**TEXTO PARA ANALIZAR:**
◆ ◆ ◆ ◆
Las importaciones de abejas de otros países también se han suspendido en Estados Unidos por el temor a que con ellas lleguen nuevas enfermedades. Mussen nos advierte de que el porcentaje de pérdidas en la actualidad –entre el 15% y el 20%– es una media estadística, aunque en el caso de algunos apicultores se eleva al 50% e incluso al 80%.

El problema esencial para las abejas, explica Mussen, es conseguir una buena nutrición. Las obreras deben salir para recolectar alimento, polen y néctar de buena calidad. De ellas depende una colmena de miles de individuos a los que tienen que alimentar de manera incansable. Los monocultivos ganan cada vez más terreno, ya que sostienen una agricultura masiva necesaria para alimentar a millones y millones de personas. Para las abejas, este efecto es devastador. Es como si, para los seres humanos, los campos cultivables en todo el planeta se fueran convirtiendo en desiertos de arena.

Una colmena al lado de una gran plantación de maíz está casi condenada a muerte, por ejemplo. Los insectos no encuentran alimento y además se impregnan de insecticidas. La malnutrición afecta a sus defensas y a los sistemas para desintoxicarse. Se hacen más débiles frente a agresores como el ácaro Varroa, detalla Mussen. Para evitarlo, los apicultores suelen rociar las colmenas con sustancias antiparasitarias para mantener lo más baja posible la población de ácaros. Pero muchas veces es como añadir gasolina al fuego. “Con ello aportan otra sustancia química a la cual tiene que enfrentarse el sistema de desintoxicación de la abeja”, que de por sí ya está debilitado. Y los ácaros también contagian los virus, tanto a las larvas como a los individuos adultos.

Los perjuicios que sufren las colonias tienen orígenes distintos –ácaros, los virus que portan, la falta de alimento y las enfermedades importadas de otras abejas–, pero cuando se combinan es como si la comunidad sufriera un ataque multidimensional cuyo efecto se va multiplicando a medida que las defensas de las abejas disminuyen. Los obstáculos se superponen. Este es el punto clave, nos dice Mussen. En una situación de equilibrio, las defensas naturales de las abejas mantienen a raya a los ácaros y a las enfermedades. Pero ahora hay graves agujeros en esas barreras defensivas. La presencia de parásitos en las colmenas es cada vez mayor. Hay una incógnita sobre quién ganará finalmente la batalla, si las abejas o sus enemigos, y todo dependerá de si las defensas se derrumban o no. Por ahora, parece que los parásitos llevan ventaja.

Los pesticidas neonicotinoides son solo una parte del problema, asegura este experto. Ya que en los análisis realizados a los granos de polen se ha observado que “están contaminados por todo tipo de pesticidas y residuos”. La Unión Europea se dispone a restringir el uso de estos pesticidas sintéticos, pero eso significaría colocar en los cultivos otros pesticidas orgánicos igualmente dañinos. Para Carlo Polidori, las abejas nos están mandando un mensaje que recuerda nuestra estupidez. “Sabemos que estos insectos son indispensables para la subsistencia del género humano, pero durante décadas nos hemos dedicado a rociar los campos con plaguicidas. Las abejas nos recuerdan que siempre llegamos tarde”.
◆ ◆ ◆ ◆
**INSTRUCCIÓN DE TRABAJO A:**
¿Qué orígenes distintos de los perjuicios que sufren las colonias menciona el texto sobre las abejas? Enuméralos todos.
**INSTRUCCIÓN DE TRABAJO B:**
¿Cómo se traduce al inglés esta oración del texto sobre las abejas: «Una colmena al lado de una gran plantación de maíz está casi condenada a muerte, por ejemplo.»?

Entradas de datos almacenadas:
◆ ◆ ◆ ◆
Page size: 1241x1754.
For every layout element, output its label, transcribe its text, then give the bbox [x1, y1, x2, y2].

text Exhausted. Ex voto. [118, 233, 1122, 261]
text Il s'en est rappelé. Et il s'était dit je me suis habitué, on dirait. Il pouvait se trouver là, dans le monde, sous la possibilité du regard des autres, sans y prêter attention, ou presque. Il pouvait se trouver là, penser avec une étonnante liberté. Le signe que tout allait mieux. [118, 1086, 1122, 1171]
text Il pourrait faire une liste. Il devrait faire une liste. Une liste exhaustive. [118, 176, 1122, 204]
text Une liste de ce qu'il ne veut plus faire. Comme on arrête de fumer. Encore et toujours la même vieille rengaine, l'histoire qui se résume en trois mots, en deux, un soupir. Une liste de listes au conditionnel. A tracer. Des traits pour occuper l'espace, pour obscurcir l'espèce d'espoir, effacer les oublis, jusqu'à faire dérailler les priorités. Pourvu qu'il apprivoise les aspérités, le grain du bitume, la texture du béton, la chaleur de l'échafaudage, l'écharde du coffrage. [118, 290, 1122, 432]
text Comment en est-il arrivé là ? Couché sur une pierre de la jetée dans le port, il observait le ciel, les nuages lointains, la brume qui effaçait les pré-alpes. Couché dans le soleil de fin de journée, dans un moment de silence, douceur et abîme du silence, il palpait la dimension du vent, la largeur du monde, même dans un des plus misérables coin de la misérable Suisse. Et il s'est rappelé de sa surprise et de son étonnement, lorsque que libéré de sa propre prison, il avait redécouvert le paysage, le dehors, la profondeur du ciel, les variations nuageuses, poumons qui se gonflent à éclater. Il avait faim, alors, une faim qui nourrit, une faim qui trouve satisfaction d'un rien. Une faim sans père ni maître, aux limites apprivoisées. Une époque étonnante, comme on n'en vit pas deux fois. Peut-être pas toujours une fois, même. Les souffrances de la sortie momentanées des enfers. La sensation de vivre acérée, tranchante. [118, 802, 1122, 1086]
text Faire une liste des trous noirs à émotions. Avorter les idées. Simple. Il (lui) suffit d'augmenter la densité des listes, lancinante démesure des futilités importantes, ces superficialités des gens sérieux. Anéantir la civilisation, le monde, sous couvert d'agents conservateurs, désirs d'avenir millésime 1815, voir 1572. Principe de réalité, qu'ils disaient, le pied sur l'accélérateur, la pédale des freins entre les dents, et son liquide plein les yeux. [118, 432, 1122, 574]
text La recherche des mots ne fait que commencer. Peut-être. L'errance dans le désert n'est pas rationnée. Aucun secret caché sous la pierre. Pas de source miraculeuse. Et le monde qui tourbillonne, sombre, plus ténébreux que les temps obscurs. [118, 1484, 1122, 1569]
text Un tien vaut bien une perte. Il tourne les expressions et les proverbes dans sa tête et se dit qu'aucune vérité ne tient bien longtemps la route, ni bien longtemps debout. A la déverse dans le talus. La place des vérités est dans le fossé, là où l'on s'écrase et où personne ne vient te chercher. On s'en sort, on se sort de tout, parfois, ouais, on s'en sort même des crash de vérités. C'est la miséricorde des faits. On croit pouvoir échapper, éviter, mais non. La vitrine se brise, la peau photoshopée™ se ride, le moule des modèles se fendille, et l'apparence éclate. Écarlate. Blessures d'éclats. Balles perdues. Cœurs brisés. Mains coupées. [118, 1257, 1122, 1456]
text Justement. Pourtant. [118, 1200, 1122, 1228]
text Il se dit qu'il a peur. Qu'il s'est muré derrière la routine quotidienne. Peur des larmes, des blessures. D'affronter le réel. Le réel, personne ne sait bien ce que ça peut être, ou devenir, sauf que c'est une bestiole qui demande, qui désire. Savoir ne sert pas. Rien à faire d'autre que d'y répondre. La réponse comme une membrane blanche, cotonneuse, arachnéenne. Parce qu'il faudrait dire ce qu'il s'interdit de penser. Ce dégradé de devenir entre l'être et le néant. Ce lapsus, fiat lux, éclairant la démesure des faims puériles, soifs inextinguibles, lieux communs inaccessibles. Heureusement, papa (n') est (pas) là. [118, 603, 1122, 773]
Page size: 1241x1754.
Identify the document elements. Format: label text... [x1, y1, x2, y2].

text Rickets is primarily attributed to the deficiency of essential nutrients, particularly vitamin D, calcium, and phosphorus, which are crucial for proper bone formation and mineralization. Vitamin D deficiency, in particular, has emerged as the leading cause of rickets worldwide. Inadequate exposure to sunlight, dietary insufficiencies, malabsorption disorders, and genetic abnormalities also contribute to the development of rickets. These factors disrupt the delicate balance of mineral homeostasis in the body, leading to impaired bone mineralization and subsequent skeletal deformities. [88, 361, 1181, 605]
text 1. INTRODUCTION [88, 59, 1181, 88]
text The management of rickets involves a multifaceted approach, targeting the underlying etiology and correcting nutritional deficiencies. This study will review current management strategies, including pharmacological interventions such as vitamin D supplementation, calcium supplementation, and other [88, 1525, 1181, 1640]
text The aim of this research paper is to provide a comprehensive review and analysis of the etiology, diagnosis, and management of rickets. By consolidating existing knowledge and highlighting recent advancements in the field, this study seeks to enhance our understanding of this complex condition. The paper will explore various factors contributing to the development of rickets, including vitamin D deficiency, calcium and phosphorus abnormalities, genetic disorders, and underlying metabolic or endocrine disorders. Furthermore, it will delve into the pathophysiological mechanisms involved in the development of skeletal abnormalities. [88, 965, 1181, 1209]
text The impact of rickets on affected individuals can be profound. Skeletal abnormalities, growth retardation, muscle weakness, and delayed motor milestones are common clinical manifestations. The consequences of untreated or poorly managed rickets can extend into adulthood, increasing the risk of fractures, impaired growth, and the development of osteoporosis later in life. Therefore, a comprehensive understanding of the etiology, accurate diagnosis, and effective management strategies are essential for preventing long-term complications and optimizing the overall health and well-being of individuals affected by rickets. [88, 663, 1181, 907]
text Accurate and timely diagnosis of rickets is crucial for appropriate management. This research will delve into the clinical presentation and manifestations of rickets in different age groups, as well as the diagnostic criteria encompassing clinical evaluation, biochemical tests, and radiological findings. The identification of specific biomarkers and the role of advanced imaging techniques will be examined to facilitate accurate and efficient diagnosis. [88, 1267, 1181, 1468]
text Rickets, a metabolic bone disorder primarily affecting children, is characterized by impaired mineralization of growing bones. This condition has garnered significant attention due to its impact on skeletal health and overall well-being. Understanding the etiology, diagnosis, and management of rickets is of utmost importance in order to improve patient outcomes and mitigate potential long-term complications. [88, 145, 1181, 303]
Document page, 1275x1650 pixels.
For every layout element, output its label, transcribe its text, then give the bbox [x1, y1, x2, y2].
◆ ◆ ◆ ◆
**RESPUESTA ESCRITA A:**
- Ácaros
- Los virus que portan
- La falta de alimento
- Las enfermedades importadas de otras abejas

**RESPUESTA ESCRITA B:**
A hive next to a large corn plantation is almost condemned to death, for example.